You will implement two deterministic “toy” tools:

- `search`: returns a small list of hits (each with `chunk_id` so it can be cited)
- `write_answer`: produces an answer + citations from those hits

Then run `run_agent(...)` and inspect the captured `state.steps` and `state.final`.

Goal: verify you can debug behavior *without rerunning*, purely from the recorded state.

### Exercise: Implement toy tools

Define two tools with explicit inputs/outputs:

- `search({query, top_k}) -> {hits: [{chunk_id, text}]}`
- `write_answer({question, hits}) -> {mode, answer, citations}`

Then pass them into `run_agent(...)` and inspect the resulting `AgentState`.

In [None]:
from typing import Any


def search_tool(payload: dict[str, Any]) -> dict[str, Any]:
    query = str(payload.get("query", "")).strip()
    top_k = int(payload.get("top_k", 3))
    if not query:
        return {"hits": []}

    hits = [
        {"chunk_id": "kb#001", "text": f"Policy excerpt relevant to: {query}"},
        {"chunk_id": "kb#002", "text": "Additional supporting detail."},
    ]
    return {"hits": hits[:top_k]}


def write_answer_tool(payload: dict[str, Any]) -> dict[str, Any]:
    question = str(payload.get("question", "")).strip()
    hits = payload.get("hits", []) or []

    if not hits:
        return {"mode": "clarify", "answer": None, "citations": [], "question": "What domain should I search?"}

    top = hits[0]
    chunk_id = top.get("chunk_id", "")
    answer = f"Based on the KB, here is the key detail: {top.get('text', '')}"
    citations = [{"chunk_id": chunk_id, "snippet": top.get("text", "")[:80]}] if chunk_id else []

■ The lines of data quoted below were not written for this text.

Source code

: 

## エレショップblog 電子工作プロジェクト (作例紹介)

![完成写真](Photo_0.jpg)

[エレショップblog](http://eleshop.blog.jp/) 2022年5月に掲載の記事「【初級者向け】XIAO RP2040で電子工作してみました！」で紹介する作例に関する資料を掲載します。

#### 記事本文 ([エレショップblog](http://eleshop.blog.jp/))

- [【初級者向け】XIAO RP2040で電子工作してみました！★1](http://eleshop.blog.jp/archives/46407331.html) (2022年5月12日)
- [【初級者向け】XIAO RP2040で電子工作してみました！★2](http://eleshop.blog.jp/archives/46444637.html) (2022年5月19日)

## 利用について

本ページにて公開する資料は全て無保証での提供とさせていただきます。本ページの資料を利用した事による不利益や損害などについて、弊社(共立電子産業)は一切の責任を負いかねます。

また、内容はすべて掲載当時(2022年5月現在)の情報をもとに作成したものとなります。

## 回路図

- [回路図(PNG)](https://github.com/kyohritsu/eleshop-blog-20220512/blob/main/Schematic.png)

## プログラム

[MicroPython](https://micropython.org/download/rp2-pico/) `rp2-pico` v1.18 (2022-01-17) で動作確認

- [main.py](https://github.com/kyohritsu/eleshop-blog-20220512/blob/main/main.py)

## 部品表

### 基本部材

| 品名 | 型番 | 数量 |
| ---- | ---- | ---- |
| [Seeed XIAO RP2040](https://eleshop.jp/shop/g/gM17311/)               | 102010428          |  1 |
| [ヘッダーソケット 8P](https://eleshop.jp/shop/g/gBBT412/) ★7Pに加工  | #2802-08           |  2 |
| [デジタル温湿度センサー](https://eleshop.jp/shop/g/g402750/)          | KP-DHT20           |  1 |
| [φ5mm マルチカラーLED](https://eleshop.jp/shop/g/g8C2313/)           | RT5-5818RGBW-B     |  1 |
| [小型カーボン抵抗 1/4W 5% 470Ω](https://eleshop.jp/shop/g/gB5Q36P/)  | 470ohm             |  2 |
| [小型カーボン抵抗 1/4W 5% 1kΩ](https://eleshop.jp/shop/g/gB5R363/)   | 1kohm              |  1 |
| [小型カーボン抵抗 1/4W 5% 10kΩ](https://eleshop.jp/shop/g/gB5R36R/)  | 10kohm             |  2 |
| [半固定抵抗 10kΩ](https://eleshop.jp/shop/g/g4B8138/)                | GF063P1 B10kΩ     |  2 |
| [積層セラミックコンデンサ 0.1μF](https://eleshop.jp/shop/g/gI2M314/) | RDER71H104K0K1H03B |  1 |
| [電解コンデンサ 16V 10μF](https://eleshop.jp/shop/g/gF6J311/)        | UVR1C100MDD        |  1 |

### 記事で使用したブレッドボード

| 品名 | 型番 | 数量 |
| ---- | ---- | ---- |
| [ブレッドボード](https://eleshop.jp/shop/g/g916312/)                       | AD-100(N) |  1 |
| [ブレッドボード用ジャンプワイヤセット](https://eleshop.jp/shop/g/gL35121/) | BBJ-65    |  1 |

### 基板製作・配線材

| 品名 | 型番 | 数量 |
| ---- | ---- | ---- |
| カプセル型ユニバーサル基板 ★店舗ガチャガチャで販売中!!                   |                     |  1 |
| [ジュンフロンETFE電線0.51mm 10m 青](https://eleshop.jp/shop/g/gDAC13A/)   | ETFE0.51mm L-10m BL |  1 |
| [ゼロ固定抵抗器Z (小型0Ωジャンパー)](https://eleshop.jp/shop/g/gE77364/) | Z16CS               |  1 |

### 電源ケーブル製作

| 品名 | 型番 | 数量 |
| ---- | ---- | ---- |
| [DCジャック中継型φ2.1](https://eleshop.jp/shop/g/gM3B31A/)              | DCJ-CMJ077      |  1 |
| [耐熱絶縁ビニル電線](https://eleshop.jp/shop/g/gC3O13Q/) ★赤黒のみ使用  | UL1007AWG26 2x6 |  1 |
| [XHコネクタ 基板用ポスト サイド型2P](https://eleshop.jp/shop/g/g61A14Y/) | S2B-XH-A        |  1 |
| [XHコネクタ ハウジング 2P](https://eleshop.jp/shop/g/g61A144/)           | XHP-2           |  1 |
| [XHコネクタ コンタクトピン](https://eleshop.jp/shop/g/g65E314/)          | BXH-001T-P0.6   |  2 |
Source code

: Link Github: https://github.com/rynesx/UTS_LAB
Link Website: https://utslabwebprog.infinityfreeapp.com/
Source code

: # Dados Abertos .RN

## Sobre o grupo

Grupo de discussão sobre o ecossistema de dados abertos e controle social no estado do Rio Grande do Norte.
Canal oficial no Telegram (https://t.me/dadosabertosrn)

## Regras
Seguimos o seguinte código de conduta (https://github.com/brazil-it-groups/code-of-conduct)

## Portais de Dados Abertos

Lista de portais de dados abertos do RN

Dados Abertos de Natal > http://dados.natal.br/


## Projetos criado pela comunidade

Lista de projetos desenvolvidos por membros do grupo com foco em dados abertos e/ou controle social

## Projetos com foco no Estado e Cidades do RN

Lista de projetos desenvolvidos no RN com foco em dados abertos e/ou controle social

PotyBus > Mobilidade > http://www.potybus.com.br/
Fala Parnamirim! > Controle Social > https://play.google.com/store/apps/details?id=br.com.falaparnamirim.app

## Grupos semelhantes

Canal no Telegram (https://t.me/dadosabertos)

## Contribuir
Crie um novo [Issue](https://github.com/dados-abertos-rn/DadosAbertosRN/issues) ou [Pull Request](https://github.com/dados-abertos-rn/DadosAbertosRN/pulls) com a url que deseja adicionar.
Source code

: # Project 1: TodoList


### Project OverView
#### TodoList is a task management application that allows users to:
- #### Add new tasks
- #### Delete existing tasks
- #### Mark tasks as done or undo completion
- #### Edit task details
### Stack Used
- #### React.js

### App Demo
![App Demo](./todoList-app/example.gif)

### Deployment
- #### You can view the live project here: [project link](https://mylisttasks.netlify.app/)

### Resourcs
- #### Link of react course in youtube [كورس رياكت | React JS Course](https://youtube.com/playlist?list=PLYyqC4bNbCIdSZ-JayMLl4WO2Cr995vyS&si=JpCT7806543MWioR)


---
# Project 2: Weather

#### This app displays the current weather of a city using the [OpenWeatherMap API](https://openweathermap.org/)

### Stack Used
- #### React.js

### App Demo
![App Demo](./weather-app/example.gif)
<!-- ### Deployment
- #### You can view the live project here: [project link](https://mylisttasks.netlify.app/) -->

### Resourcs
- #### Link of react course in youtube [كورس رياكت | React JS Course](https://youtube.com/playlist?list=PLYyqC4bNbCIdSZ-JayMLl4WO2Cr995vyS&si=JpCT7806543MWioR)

    return {"mode": "answer", "answer": answer, "citations": citations}


tools = {"search": search_tool, "write_answer": write_answer_tool}
state = run_agent("refund policy", tools=tools, max_steps=3)

print("final:", state.final)
print("n_steps:", len(state.steps))

In [None]:
for i, s in enumerate(state.steps, start=1):
    print("---")
    print("step", i)
    print("tool:", s.tool)
    print("latency_ms:", s.latency_ms)
    print("input:", s.tool_input)
    print("output:", s.tool_output)
    print("error:", s.error)

## Self-check

- Is every tool call recorded in `state.steps` (including inputs + outputs + errors)?
- Do you cap steps with `max_steps`?
- If `search` returns no hits, does the agent switch to a safe `clarify` outcome?
- Can you explain the final answer from the recorded state alone?